Data items
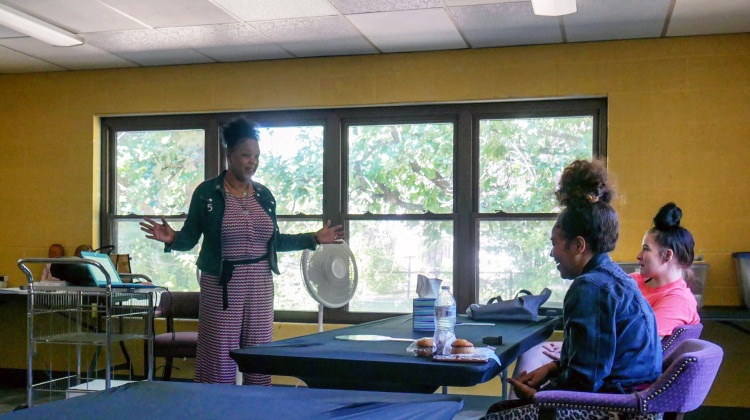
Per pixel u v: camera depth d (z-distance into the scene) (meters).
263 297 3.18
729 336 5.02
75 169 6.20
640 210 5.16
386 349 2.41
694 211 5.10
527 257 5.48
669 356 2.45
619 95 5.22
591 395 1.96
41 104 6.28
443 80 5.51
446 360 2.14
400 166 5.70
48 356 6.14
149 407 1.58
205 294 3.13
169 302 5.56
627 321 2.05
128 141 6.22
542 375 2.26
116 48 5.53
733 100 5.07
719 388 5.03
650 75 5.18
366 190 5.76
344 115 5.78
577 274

Requirement: Your answer must be the line containing "169 302 5.56" and every line after it through the end of the records above, reproduced exactly and alone.

Answer box:
169 302 5.56
627 321 2.05
128 141 6.22
542 375 2.26
116 48 5.53
733 100 5.07
719 388 5.03
650 75 5.18
366 190 5.76
344 115 5.78
577 274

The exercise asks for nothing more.